The Knife and Fork

One man's opinion on cooking (and drinking)

Wednesday, December 17, 2008

Side Dish - Roasted Tomatoes and Onions

A recent evening I had two beautiful pork rib chops slated for dinner but really didn't know what to serve with them. The wife was dead set on making polenta with a tomato mushroom ragout to go with them, but that was almost a standalone dish. I wanted something to complement the pork chops without being too heavy-handed. Taking a cue from mother, I used what I had on hand - a pile of marginal tomatoes and an onion. I simply halved the tomatoes and sliced the onions in slivers, tossed them all with olive oil, salt and pepper and roasted them at 400 degrees while making the pork chops. I seared the chops in a cast iron pan and finished them in the oven with the tomato/onion mixture.
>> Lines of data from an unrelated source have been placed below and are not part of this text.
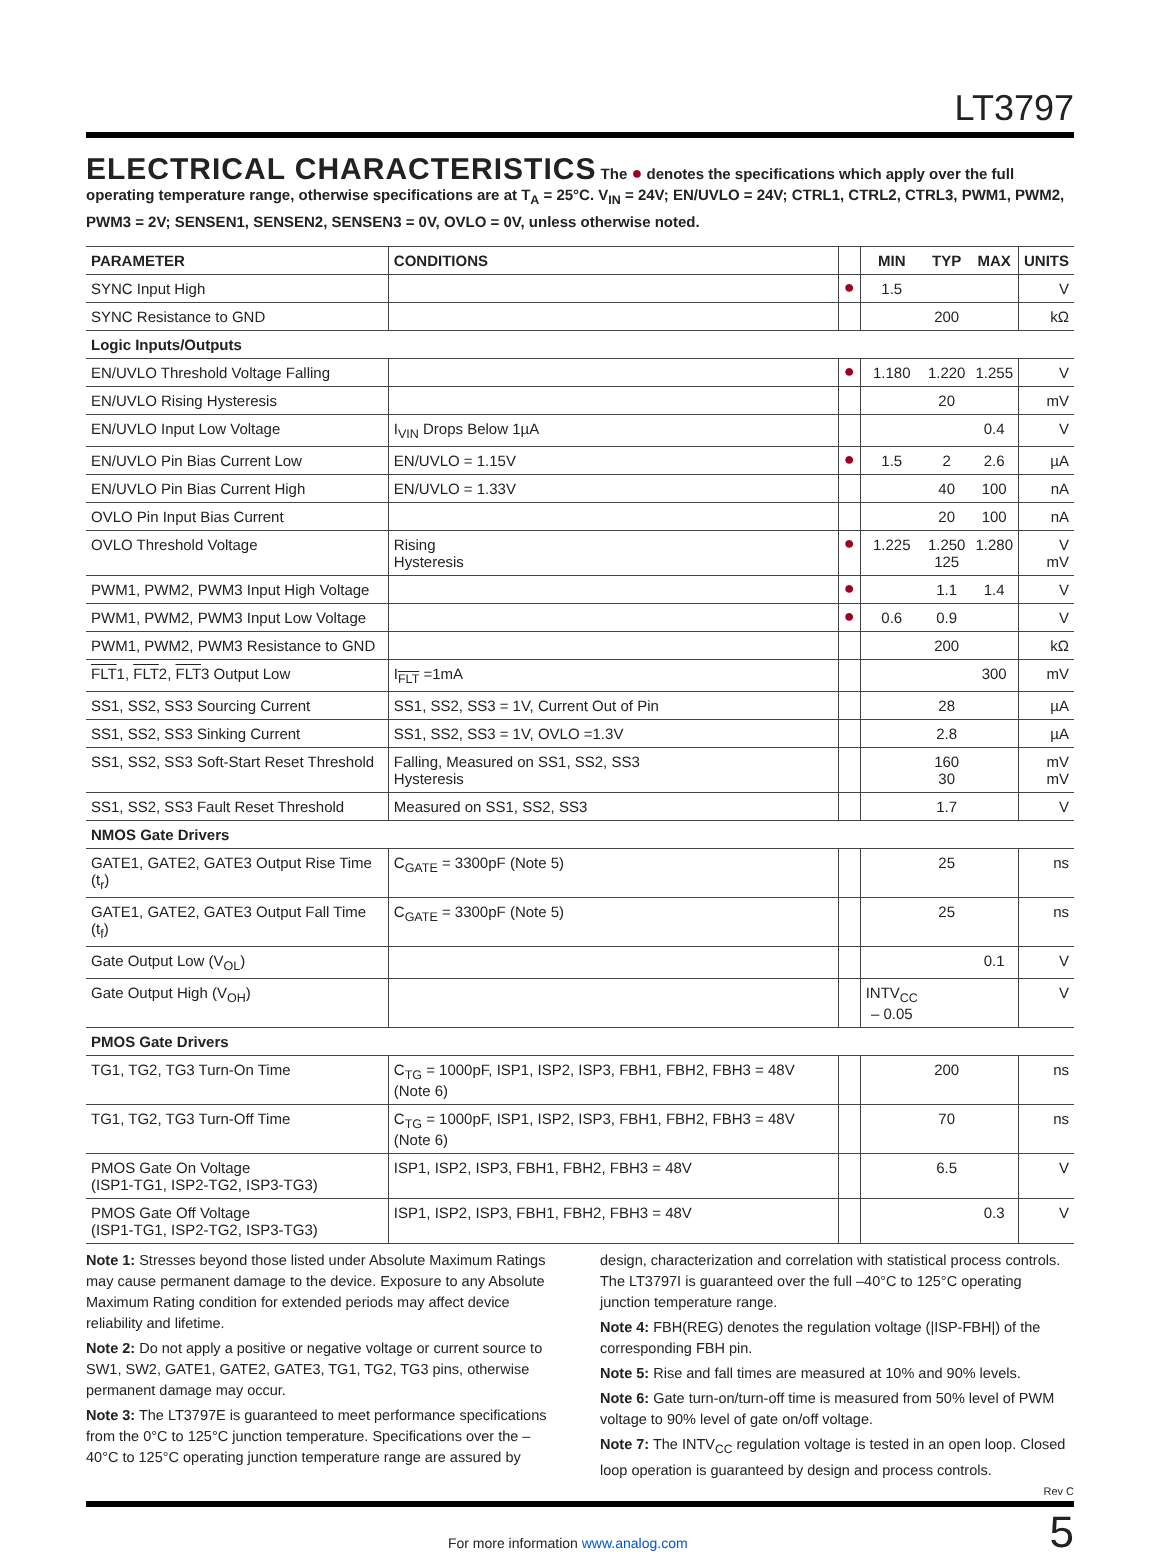LT3797
ELECTRICAL CHARACTERISTICS
The ● denotes the specifications which apply over the full operating temperature range, otherwise specifications are at T<sub>A</sub> = 25°C. V<sub>IN</sub> = 24V; EN/UVLO = 24V; CTRL1, CTRL2, CTRL3, PWM1, PWM2, PWM3 = 2V; SENSEN1, SENSEN2, SENSEN3 = 0V, OVLO = 0V, unless otherwise noted.
| PARAMETER | CONDITIONS | | MIN | TYP | MAX | UNITS |
| --- | --- | --- | --- | --- | --- | --- |
| SYNC Input High | | ● | 1.5 | | | V |
| SYNC Resistance to GND | | | | 200 | | kΩ |
| Logic Inputs/Outputs | | | | | | |
| EN/UVLO Threshold Voltage Falling | | ● | 1.180 | 1.220 | 1.255 | V |
| EN/UVLO Rising Hysteresis | | | | 20 | | mV |
| EN/UVLO Input Low Voltage | I<sub>VIN</sub> Drops Below 1µA | | | | 0.4 | V |
| EN/UVLO Pin Bias Current Low | EN/UVLO = 1.15V | ● | 1.5 | 2 | 2.6 | µA |
| EN/UVLO Pin Bias Current High | EN/UVLO = 1.33V | | | 40 | 100 | nA |
| OVLO Pin Input Bias Current | | | | 20 | 100 | nA |
| OVLO Threshold Voltage | Rising Hysteresis | ● | 1.225 | 1.250 125 | 1.280 | V mV |
| PWM1, PWM2, PWM3 Input High Voltage | | ● | | 1.1 | 1.4 | V |
| PWM1, PWM2, PWM3 Input Low Voltage | | ● | 0.6 | 0.9 | | V |
| PWM1, PWM2, PWM3 Resistance to GND | | | | 200 | | kΩ |
| FLT 1, FLT 2, FLT 3 Output Low | I<sub>FLT</sub> =1mA | | | | 300 | mV |
| SS1, SS2, SS3 Sourcing Current | SS1, SS2, SS3 = 1V, Current Out of Pin | | | 28 | | µA |
| SS1, SS2, SS3 Sinking Current | SS1, SS2, SS3 = 1V, OVLO =1.3V | | | 2.8 | | µA |
| SS1, SS2, SS3 Soft-Start Reset Threshold | Falling, Measured on SS1, SS2, SS3 Hysteresis | | | 160 30 | | mV mV |
| SS1, SS2, SS3 Fault Reset Threshold | Measured on SS1, SS2, SS3 | | | 1.7 | | V |
| NMOS Gate Drivers | | | | | | |
| GATE1, GATE2, GATE3 Output Rise Time (t<sub>r</sub>) | C<sub>GATE</sub> = 3300pF (Note 5) | | | 25 | | ns |
| GATE1, GATE2, GATE3 Output Fall Time (t<sub>f</sub>) | C<sub>GATE</sub> = 3300pF (Note 5) | | | 25 | | ns |
| Gate Output Low (V<sub>OL</sub>) | | | | | 0.1 | V |
| Gate Output High (V<sub>OH</sub>) | | | INTV<sub>CC</sub> – 0.05 | | | V |
| PMOS Gate Drivers | | | | | | |
| TG1, TG2, TG3 Turn-On Time | C<sub>TG</sub> = 1000pF, ISP1, ISP2, ISP3, FBH1, FBH2, FBH3 = 48V (Note 6) | | | 200 | | ns |
| TG1, TG2, TG3 Turn-Off Time | C<sub>TG</sub> = 1000pF, ISP1, ISP2, ISP3, FBH1, FBH2, FBH3 = 48V (Note 6) | | | 70 | | ns |
| PMOS Gate On Voltage (ISP1-TG1, ISP2-TG2, ISP3-TG3) | ISP1, ISP2, ISP3, FBH1, FBH2, FBH3 = 48V | | | 6.5 | | V |
| PMOS Gate Off Voltage (ISP1-TG1, ISP2-TG2, ISP3-TG3) | ISP1, ISP2, ISP3, FBH1, FBH2, FBH3 = 48V | | | | 0.3 | V |
Note 1: Stresses beyond those listed under Absolute Maximum Ratings may cause permanent damage to the device. Exposure to any Absolute Maximum Rating condition for extended periods may affect device reliability and lifetime.
Note 2: Do not apply a positive or negative voltage or current source to SW1, SW2, GATE1, GATE2, GATE3, TG1, TG2, TG3 pins, otherwise permanent damage may occur.
Note 3: The LT3797E is guaranteed to meet performance specifications from the 0°C to 125°C junction temperature. Specifications over the –40°C to 125°C operating junction temperature range are assured by
design, characterization and correlation with statistical process controls. The LT3797I is guaranteed over the full –40°C to 125°C operating junction temperature range.
Note 4: FBH(REG) denotes the regulation voltage (|ISP-FBH|) of the corresponding FBH pin.
Note 5: Rise and fall times are measured at 10% and 90% levels.
Note 6: Gate turn-on/turn-off time is measured from 50% level of PWM voltage to 90% level of gate on/off voltage.
Note 7: The INTV<sub>CC</sub> regulation voltage is tested in an open loop. Closed loop operation is guaranteed by design and process controls.
Rev C
For more information www.analog.com
5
The sheet pan may look like hell but look at those stunning chops.
I pulled the tomatoes and onions when they were clearly caramelized and let them rest while I finished the chops. The chops were done when I pushed on them with my finger and they stopped yielding. Nothing is worse than a dry pork chop. I placed a bed of arugula on the plate for the chops to rest on and topped them with the tomato-onion mixture. The juices the chops yield while resting wilted the arugula and made an additional sauce that went great with the tomato-onion topping. Mother would be proud.
This would also be good with a chicken breast or firm white fish.